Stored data
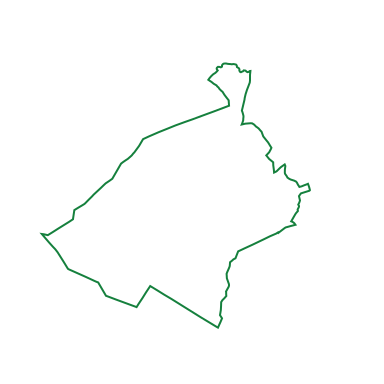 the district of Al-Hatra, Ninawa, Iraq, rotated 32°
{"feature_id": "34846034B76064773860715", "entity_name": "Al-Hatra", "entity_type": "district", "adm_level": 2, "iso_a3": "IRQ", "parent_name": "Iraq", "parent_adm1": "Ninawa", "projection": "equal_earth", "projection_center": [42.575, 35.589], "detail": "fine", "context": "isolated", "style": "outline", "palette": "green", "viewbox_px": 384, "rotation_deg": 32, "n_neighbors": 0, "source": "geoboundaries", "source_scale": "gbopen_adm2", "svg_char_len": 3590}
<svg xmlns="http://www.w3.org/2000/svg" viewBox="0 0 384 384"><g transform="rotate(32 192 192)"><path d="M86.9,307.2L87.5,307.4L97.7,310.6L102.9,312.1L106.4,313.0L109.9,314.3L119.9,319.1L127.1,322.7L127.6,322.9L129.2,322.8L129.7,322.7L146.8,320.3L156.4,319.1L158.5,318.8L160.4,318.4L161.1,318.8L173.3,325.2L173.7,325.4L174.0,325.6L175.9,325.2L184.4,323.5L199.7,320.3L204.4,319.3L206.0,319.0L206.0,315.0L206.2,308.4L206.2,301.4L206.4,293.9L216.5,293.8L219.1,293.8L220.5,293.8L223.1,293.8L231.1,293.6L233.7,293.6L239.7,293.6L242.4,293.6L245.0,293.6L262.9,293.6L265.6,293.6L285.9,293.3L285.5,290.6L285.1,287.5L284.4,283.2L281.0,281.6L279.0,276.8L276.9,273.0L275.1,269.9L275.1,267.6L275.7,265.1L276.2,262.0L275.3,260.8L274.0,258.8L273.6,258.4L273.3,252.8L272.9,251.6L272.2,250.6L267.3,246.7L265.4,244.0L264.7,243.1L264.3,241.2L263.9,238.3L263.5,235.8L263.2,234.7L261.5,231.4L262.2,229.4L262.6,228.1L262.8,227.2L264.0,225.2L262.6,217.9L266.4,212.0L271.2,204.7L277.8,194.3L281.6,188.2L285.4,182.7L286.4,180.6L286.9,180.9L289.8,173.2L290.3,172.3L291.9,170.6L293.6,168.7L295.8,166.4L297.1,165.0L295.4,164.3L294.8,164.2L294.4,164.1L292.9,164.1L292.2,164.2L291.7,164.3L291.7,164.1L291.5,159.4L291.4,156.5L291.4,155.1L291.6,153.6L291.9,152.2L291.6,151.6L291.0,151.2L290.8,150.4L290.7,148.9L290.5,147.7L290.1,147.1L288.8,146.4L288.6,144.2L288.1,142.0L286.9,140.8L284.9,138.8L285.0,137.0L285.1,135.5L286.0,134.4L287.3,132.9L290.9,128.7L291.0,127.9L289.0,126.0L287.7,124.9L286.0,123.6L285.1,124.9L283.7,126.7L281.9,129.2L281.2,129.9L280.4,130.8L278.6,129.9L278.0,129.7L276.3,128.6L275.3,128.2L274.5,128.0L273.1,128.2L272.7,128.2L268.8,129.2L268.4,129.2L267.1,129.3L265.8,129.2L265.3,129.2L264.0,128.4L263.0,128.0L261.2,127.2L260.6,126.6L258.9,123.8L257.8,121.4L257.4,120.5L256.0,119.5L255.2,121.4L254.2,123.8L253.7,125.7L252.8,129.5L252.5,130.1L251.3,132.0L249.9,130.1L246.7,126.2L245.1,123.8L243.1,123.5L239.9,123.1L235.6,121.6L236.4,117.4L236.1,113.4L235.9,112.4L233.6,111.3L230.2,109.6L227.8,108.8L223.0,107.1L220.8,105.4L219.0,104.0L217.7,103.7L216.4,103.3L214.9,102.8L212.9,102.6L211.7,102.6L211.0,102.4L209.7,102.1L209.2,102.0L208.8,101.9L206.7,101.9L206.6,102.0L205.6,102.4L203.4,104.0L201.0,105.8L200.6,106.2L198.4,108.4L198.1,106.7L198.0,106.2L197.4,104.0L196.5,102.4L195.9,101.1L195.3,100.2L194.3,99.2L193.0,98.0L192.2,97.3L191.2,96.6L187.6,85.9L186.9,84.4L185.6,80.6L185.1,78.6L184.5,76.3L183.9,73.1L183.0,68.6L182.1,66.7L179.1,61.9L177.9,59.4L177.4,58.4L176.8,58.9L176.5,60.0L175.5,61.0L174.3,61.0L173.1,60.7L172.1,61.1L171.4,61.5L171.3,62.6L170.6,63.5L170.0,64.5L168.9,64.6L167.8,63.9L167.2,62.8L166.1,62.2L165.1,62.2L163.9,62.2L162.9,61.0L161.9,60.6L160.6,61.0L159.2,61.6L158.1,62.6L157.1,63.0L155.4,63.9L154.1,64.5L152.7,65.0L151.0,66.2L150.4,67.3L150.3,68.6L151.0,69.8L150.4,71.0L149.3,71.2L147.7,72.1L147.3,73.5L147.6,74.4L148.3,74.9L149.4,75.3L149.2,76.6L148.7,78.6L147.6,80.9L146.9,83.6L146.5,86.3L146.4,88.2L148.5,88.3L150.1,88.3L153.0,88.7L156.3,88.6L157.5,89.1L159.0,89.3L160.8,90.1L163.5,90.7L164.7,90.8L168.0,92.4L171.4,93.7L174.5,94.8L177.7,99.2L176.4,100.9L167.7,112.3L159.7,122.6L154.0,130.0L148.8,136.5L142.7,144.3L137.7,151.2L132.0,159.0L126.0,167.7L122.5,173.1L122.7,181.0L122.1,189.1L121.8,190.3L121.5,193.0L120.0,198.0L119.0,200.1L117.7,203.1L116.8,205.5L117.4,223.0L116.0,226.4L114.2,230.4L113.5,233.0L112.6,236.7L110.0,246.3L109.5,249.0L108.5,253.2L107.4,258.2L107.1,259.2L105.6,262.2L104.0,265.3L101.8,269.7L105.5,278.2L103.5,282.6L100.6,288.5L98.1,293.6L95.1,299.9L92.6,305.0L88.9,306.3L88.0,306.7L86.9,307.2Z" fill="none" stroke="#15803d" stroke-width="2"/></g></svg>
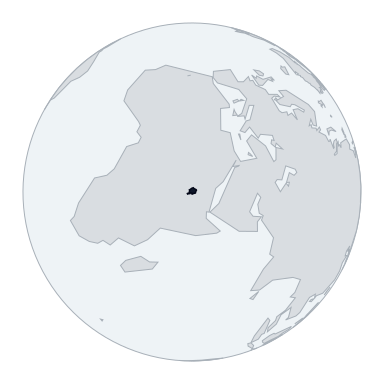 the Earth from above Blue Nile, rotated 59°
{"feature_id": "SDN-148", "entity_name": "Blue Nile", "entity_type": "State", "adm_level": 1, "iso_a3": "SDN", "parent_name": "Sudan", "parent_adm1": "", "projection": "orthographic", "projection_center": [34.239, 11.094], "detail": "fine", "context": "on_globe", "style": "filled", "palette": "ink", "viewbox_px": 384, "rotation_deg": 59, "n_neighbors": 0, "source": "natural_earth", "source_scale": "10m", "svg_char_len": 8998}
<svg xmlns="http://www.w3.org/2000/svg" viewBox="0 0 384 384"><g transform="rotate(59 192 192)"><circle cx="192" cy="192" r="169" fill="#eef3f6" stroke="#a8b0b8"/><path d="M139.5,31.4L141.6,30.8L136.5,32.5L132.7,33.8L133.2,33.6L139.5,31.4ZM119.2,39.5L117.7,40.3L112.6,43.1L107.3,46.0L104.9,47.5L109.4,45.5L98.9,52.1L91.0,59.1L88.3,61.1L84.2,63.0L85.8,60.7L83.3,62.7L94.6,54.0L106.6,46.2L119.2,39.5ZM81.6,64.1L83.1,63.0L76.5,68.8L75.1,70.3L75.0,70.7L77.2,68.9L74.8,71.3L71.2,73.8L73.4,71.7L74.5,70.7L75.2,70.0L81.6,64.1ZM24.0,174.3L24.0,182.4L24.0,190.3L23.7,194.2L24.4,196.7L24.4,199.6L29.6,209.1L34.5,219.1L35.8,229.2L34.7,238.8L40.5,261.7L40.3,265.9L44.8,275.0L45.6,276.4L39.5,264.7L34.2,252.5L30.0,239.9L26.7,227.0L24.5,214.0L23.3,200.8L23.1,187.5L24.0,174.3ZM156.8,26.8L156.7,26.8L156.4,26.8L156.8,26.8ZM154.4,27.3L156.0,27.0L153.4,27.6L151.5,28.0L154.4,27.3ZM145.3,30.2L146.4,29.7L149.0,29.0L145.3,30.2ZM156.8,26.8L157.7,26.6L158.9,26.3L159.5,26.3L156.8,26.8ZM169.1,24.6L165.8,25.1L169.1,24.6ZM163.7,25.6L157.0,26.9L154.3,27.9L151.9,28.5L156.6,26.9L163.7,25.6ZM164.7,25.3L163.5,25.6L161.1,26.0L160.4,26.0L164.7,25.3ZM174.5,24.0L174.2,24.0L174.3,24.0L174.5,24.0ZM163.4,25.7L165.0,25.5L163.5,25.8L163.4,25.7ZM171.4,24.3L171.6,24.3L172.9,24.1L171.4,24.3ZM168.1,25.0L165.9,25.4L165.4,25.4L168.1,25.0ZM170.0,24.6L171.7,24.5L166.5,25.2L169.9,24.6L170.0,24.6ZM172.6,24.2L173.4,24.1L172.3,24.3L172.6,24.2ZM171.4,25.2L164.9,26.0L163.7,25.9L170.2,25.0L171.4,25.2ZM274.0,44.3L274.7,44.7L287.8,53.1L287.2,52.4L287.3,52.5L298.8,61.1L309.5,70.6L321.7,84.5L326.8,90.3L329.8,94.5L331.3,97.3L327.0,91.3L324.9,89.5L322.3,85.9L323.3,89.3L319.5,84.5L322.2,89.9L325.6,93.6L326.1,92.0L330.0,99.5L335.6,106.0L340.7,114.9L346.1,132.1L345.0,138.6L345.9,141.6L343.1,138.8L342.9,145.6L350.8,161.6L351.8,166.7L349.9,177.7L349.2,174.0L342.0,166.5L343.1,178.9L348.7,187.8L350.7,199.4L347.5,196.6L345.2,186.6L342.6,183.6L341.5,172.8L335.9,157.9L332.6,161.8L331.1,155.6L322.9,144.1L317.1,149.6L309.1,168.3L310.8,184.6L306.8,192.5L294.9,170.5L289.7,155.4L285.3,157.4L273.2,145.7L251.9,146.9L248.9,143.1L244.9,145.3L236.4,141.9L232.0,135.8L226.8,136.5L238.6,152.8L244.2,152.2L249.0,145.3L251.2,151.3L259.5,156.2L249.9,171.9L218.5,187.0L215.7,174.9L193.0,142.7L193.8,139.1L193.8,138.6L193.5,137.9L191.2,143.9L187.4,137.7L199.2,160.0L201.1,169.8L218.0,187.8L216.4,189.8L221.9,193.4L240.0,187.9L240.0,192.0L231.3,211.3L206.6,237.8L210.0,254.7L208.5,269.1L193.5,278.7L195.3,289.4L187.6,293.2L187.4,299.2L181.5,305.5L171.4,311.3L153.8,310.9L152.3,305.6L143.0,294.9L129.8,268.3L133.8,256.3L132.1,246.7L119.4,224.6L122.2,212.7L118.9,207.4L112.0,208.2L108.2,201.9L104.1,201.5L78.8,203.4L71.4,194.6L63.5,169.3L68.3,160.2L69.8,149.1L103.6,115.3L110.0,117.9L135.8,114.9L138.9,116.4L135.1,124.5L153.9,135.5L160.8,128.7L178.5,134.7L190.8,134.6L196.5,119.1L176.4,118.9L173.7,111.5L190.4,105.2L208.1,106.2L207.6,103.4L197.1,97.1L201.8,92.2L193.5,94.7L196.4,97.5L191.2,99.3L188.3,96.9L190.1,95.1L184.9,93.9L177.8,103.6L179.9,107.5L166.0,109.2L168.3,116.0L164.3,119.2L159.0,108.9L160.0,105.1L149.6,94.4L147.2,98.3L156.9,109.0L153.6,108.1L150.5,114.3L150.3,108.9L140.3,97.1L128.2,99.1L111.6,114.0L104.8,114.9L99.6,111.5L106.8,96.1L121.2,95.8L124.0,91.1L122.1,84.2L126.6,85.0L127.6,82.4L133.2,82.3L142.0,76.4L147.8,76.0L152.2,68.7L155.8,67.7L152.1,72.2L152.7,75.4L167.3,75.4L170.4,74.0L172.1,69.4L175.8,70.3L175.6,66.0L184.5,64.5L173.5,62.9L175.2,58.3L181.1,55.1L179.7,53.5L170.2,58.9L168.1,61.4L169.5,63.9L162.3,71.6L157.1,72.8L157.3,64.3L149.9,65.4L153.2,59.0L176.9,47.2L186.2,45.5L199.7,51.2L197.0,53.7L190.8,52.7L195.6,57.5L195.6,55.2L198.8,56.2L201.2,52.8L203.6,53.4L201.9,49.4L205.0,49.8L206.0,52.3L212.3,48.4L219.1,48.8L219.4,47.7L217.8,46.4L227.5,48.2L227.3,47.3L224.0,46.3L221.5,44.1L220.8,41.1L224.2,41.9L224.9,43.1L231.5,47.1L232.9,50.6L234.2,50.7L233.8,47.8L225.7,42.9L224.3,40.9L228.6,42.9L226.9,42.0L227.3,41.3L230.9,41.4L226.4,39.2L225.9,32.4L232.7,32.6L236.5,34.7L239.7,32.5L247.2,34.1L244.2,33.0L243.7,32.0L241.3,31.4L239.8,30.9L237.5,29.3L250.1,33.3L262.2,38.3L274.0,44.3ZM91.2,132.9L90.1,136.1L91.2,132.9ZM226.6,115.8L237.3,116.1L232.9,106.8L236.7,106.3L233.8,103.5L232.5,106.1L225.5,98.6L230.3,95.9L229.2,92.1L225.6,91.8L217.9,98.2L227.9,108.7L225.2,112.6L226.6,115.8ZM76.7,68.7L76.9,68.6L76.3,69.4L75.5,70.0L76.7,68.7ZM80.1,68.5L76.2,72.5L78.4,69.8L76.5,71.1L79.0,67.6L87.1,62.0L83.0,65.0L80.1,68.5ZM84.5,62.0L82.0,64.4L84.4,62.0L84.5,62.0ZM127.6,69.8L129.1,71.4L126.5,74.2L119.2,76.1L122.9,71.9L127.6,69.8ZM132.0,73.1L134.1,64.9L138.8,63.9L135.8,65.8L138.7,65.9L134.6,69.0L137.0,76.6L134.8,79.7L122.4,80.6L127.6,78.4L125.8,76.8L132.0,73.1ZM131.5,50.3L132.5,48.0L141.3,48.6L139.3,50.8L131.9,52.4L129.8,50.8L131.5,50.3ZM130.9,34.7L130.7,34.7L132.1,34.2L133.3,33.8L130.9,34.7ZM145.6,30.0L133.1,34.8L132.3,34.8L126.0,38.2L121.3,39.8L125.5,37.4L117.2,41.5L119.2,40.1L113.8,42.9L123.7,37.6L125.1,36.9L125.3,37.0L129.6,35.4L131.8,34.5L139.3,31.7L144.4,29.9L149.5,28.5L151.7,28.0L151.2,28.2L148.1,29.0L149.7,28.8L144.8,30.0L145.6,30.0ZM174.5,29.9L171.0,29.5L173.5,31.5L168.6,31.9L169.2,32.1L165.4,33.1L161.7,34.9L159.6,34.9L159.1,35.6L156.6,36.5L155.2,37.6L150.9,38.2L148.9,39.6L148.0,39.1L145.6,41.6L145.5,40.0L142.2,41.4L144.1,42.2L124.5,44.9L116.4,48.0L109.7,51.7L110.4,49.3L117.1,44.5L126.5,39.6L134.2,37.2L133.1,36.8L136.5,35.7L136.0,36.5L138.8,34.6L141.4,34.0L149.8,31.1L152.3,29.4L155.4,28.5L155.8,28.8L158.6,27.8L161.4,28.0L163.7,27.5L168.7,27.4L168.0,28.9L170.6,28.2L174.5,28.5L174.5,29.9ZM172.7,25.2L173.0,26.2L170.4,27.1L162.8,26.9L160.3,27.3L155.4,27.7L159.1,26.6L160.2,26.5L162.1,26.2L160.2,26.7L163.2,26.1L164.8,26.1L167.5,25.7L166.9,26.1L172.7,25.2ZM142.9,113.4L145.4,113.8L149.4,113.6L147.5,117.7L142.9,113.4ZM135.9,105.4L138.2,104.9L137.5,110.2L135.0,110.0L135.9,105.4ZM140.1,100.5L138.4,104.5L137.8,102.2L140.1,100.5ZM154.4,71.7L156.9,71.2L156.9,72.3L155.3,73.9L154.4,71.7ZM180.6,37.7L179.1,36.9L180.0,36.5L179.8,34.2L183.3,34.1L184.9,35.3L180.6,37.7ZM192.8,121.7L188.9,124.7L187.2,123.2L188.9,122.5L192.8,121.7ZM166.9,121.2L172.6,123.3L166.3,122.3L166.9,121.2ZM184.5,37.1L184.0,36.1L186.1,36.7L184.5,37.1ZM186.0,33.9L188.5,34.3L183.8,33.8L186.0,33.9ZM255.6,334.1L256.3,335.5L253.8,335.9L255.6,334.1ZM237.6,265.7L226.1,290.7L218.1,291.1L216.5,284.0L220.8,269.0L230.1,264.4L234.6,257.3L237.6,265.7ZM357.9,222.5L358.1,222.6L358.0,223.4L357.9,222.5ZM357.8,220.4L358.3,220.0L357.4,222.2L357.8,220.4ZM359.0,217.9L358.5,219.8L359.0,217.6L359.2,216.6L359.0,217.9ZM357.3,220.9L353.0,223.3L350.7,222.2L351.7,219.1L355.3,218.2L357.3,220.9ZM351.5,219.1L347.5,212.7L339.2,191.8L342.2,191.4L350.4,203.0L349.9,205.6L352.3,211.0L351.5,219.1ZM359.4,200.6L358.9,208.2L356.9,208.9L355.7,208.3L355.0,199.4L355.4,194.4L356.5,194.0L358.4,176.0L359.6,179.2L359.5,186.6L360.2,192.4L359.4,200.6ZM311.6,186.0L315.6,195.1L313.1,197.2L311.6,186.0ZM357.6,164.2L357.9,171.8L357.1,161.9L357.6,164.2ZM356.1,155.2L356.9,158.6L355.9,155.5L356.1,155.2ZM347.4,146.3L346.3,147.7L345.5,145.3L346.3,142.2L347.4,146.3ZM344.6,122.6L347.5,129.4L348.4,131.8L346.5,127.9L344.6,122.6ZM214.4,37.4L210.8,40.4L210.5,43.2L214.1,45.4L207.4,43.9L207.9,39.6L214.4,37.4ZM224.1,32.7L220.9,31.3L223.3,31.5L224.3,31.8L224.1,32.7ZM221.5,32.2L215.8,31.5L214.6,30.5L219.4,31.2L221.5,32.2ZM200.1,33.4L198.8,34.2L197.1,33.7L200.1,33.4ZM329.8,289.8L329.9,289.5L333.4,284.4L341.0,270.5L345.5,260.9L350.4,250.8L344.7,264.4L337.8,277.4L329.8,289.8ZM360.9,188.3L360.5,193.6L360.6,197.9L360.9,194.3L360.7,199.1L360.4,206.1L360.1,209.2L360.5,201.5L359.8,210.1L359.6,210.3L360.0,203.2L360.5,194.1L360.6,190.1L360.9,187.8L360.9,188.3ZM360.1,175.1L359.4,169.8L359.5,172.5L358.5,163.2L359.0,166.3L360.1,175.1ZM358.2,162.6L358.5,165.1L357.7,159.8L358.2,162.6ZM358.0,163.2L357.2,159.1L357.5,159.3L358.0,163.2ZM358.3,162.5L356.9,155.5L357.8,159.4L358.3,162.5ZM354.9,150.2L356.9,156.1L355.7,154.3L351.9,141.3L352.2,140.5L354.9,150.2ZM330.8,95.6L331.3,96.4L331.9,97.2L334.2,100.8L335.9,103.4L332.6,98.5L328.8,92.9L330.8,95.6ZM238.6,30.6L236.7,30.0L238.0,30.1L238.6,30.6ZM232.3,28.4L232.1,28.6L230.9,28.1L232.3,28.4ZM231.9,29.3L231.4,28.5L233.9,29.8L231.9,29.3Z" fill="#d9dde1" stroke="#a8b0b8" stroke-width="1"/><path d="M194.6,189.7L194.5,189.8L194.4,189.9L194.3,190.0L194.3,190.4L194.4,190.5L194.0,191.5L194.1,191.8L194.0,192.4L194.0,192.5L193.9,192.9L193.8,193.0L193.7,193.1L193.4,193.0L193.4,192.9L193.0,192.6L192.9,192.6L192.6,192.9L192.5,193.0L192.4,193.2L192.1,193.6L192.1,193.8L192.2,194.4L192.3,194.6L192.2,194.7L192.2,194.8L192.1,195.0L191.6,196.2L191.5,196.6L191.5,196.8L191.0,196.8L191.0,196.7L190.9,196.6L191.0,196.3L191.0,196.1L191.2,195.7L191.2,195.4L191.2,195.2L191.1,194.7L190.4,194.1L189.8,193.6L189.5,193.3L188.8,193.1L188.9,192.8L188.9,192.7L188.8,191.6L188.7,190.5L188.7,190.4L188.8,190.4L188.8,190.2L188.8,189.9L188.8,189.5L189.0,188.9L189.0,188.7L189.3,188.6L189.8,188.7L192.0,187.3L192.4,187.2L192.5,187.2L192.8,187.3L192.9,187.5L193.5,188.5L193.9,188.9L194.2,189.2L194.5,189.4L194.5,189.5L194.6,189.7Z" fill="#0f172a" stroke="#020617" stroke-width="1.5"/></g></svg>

* [AIM OF THE EXERCISE]:
State how many lines of the records contain the string "style". Case counts.

* [WRITTEN ANSWER]:
2